Collected data:
+++

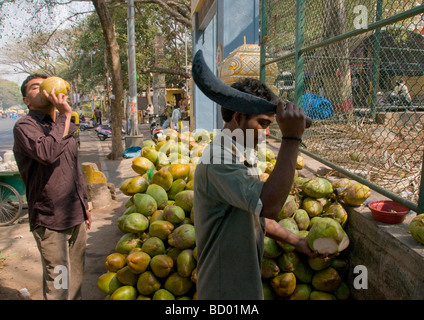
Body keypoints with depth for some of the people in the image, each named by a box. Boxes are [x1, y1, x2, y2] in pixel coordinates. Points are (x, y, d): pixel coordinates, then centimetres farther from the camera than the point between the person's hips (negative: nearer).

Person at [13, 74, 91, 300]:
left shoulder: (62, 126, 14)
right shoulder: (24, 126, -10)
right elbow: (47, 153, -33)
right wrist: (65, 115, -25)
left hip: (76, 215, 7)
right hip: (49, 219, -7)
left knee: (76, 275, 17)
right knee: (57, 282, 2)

+++

Your assignment: Write out the records exactly. Do not carry the pictures over.

Result of the exercise:
Body keypoints with depth for some of the people in the image, each named by a box. Boxes are [x1, y1, x2, y2] in pixel coordinates. Points are (x, y, d): pixel coordinates, then centimetres farther from the camera than the point between the person's hips (negative: nearer).

Person at [13, 74, 91, 300]:
left shoulder: (62, 126, 14)
right shoulder: (24, 126, -10)
right elbow: (47, 153, -33)
right wrist: (65, 115, -25)
left hip: (76, 215, 7)
right hip: (49, 219, -7)
left knee: (76, 275, 17)
right knee: (57, 282, 2)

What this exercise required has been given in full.